• _PAGE_:
Bylaw 12 (Amateurism) – Competition with Professionals
Most people at this point are familiar with Proposal 2009–22, which permitted a prospect to compete on professional teams prior to his or her initial enrollment in college. But 2009–22 is just an exception to the more basic rule, that competition on a professional team ends an athlete’s collegiate eligibility. And the definition of a professional team remains very broad, covering any team where even one individual receives compensation above he or her expenses.

Competing with a professional team, at least during vacation periods outside of the traditional season, does not pass the litmus test for an amateurism rule. It does necessarily mean an athlete has received pay. And it is not strong enough evidence that a student-athlete has decided to leave college (unlike hiring an agent or skipping out on class to play on a pro team). Allowing competition with professional teams during the time when outside competition is currently allowed also allows better opportunities to be developed for current athletes (like an NBA college summer league for example).

Bylaw 13 (Recruiting) – Only Kids Get in Free
Much of the talk in recruiting regulation has been about relationships. Coaches need fewer recruiting regulations to build relationships with athletes that combat the influences of the dreaded “third party”. But Bylaw 13.8.1 promotes coaches developing relationships with these third parties by allowing high school coaches, AAU or 7-on–7 coaches, and junior college coaches to receive two free tickets to a regular season home game.

If relationships with prospects are the key to combating third party influence and cutting down on transfer rates, no one connected to a prospect should get a free ticket to a game without bringing the prospect. The regulations on official and/or unofficial visits could be loosened to give a prospect an extra ticket to bring a coach. But the recruiting regulations should allow the entertaining of people who have influence over a prospect if the prospect is nowhere to be found.

Bylaw 14 (Eligibility) – Degree Progress Get Out of Jail Free Card
Fulfilling progress towards degree rules requires a student-athlete keep up with three different regulations:

The first and third requirements are typically duplicative. The six and 18 credits an athlete must earn each semester or academic year keeps them on track to meet the 40/60/80% degree requirements. Except when the percentage of degree gets out of line with the credit hour requirements, which happens when an athlete gets ahead. Then they might be unable to complete the credit hour requirements because they ran out of credits to take, requiring a waiver. Or the credit hour requirements keep them from exploring electives.

• _DATA LINES_:

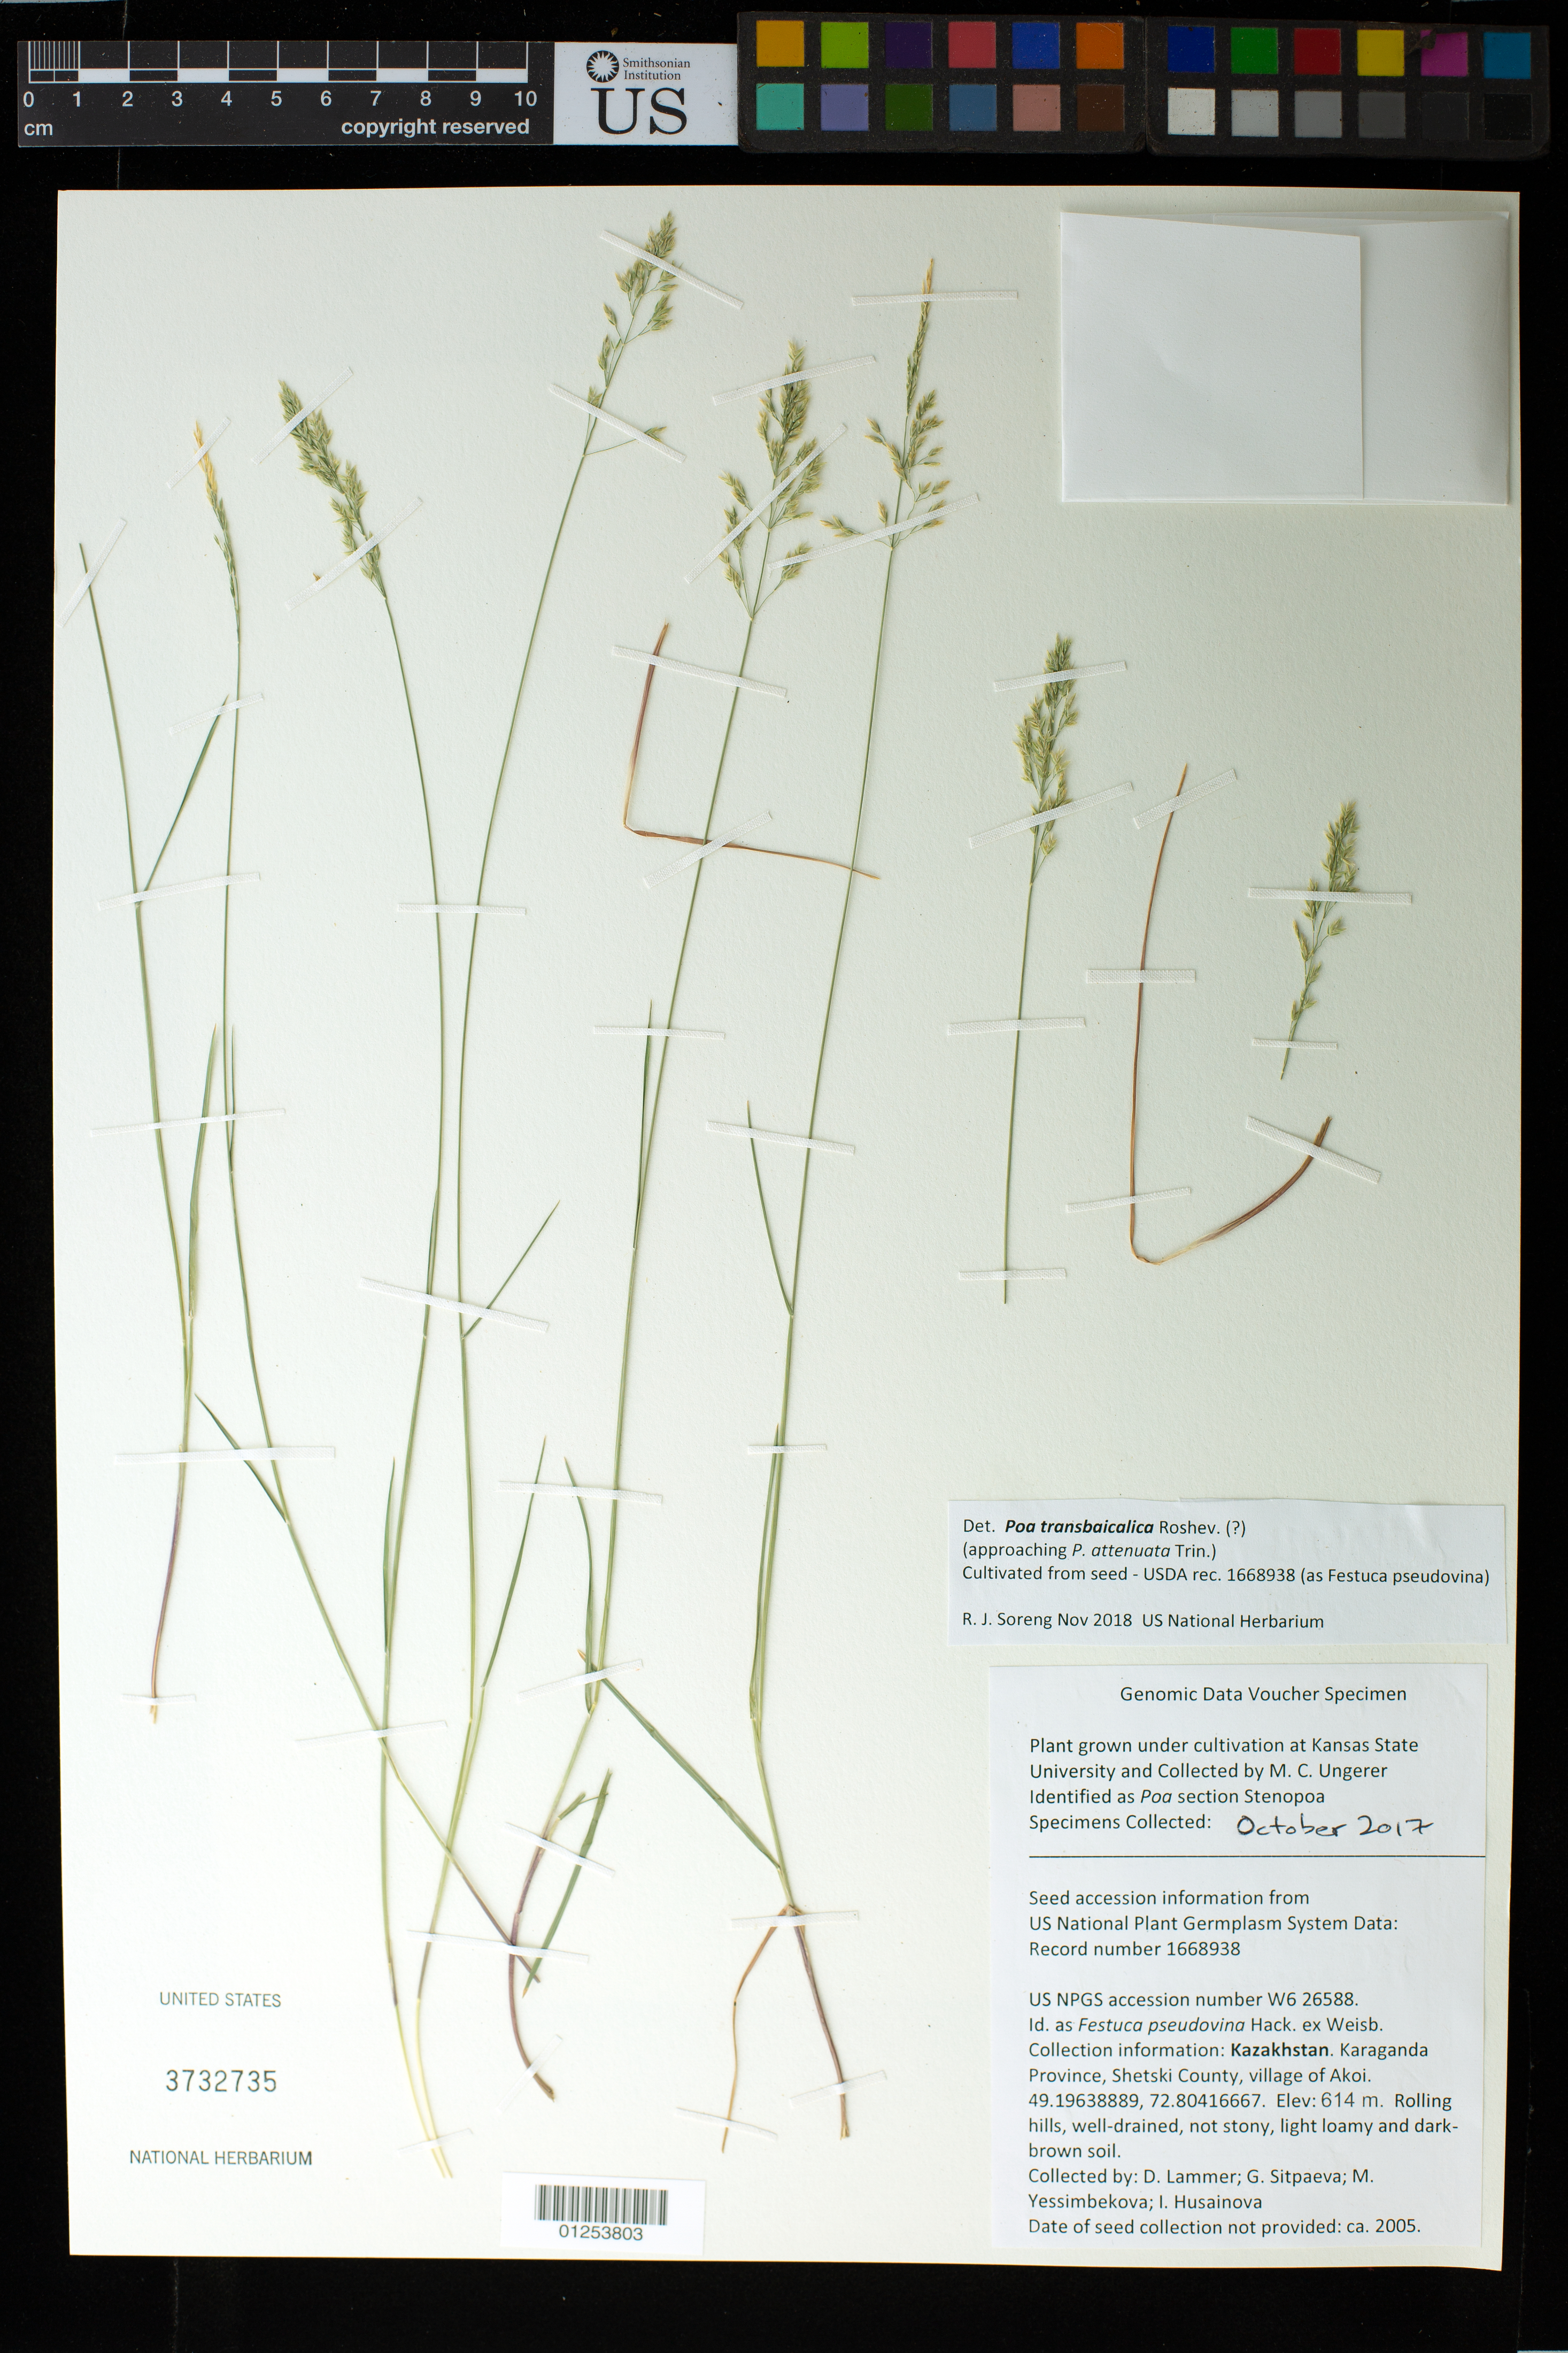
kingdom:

• _TASK SET_:
(1) List every bylaw that the bylaw commentary names in its section headings, each with the topic given in parentheses.
(2) From the bylaw commentary, extract the passage starting at "The first and" up to and including "from exploring electives.".

• _RESPONSES_:
(1)
Bylaw 12 (Amateurism)
Bylaw 13 (Recruiting)
Bylaw 14 (Eligibility)

(2)
The first and third requirements are typically duplicative. The six and 18 credits an athlete must earn each semester or academic year keeps them on track to meet the 40/60/80% degree requirements. Except when the percentage of degree gets out of line with the credit hour requirements, which happens when an athlete gets ahead. Then they might be unable to complete the credit hour requirements because they ran out of credits to take, requiring a waiver. Or the credit hour requirements keep them from exploring electives.